Text excerpt

■ ■ ■ ■

The general rule we have around our house about our boy: If you don't see him or hear him, he's getting into trouble. 
You probably need to re-evaluate your routine. Vizslas are a high energy and intelligent breed and they take a lot of work. It could partially be the move and him not being comfortable, but most likely he's not getting enough interaction/challenge. (Does he gets a reaction every time he's chewing on clothes/shoes? If so, that could exacerbate the issue) Try working your schedule to create more time for hikes, training sessions, and general interactions. You need to make him work his mind as well as his body. Start playing "find it" around the house with kibble and treats. Get him a treat/food ball for snacks or meals. Most of all, spend time with your pup.


----------



## AcadianTornado (Jul 30, 2012)

Perhaps you're right, I haven't been able to spend as much time with him as of late seeing as though we moved into our new home. Thought maybe that it was also an age energy related issue. It's insane how he is driven to follow me around! I can't go to the washroom without him moaning to be in there with me. Then again, I am still waiting for him to get to the magic age of being able to run/jog with me. He'll be a year old in May. I have showered the three floors of the home with chew toys and toys so that he has something on every level. Still need to fence in the yard seeing as though there are sooooo many young families around our new place (can't even think of letting him loose in the backyard). Data, a great Dane's pace for myself and number 2 dog would sure be fun right about now  On the flip side, I find he's so bright sometimes that even I don't know what to do with him (even got LuLus 101 dog tricks book...)..


----------



## datacan (May 15, 2011)

Last year we fenced in my wife's properly and built a deck. Before that it was impossible and had to go with him every time. He played with the kids but if he wasn't welcome if he soiled other's yard. 

Sam became 2 in February, and finally mature enough. He sits beside us as we work, after his run(s)...
I miss his baby days.


----------



## tknafox2 (Apr 2, 2013)

If you need to sit at your desk, TV, or read the newspaper...get the toybox and put it by your side... just toss the toys
across the room, or out the door... v will go get them and love it! If v doesnt give you the toy... just toss a different one, empty the box and then go fill it up again and play all over... v will eventully tire, give v a treat and put his blanket over his head. THEY ARE SO SMART ... they will have this figured out in no time. My V used to play just a little while, get the treat and then go take a snooze! She was just 2 yrs.


----------

■ ■ ■ ■

Recorded information

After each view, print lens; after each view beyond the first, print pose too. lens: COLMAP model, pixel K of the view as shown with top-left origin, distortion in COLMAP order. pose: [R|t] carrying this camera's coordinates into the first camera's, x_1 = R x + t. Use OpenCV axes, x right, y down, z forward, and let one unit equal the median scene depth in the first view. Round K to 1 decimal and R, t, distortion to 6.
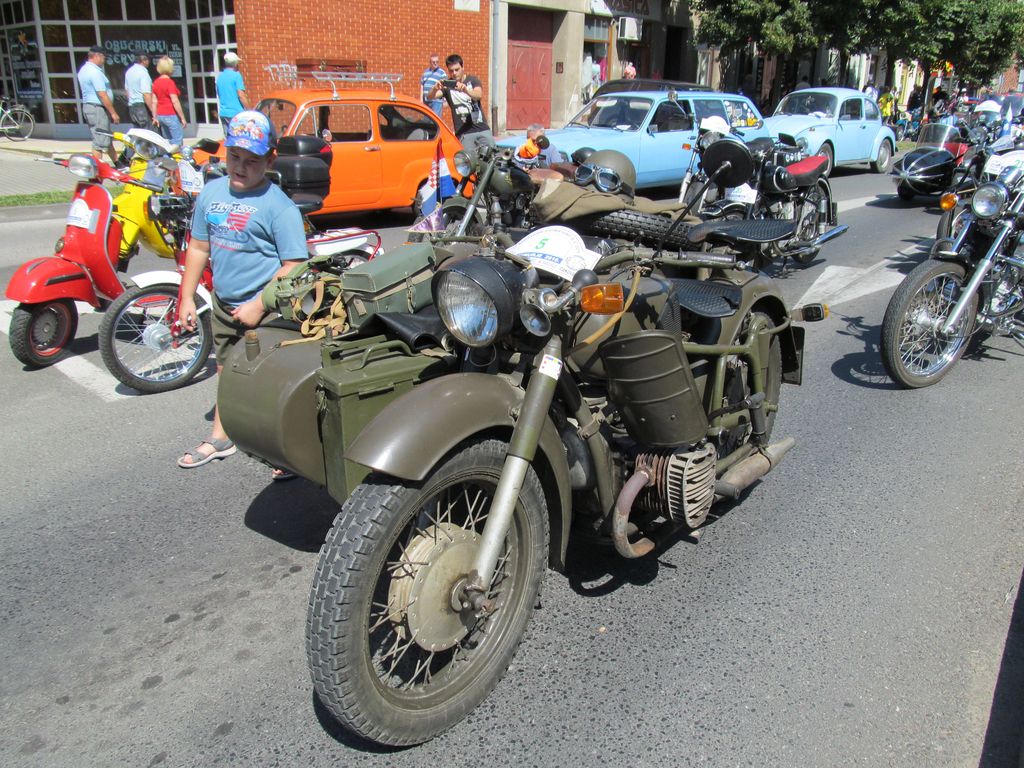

■ ■ ■ ■

Work instructions
Decide whether each statement agrees with the forum thread about the Vizsla. Answer yes or no, and quote the words from the thread that decide it.
(a) The first post calls Vizslas a high energy and intelligent breed.
(b) AcadianTornado already lets the dog run loose in the backyard.
(c) According to datacan, Sam turned 2 in March.

Answer to the exercise
(a) Yes: "Vizslas are a high energy and intelligent breed and they take a lot of work."
(b) No: "can't even think of letting him loose in the backyard"
(c) No: "Sam became 2 in February, and finally mature enough."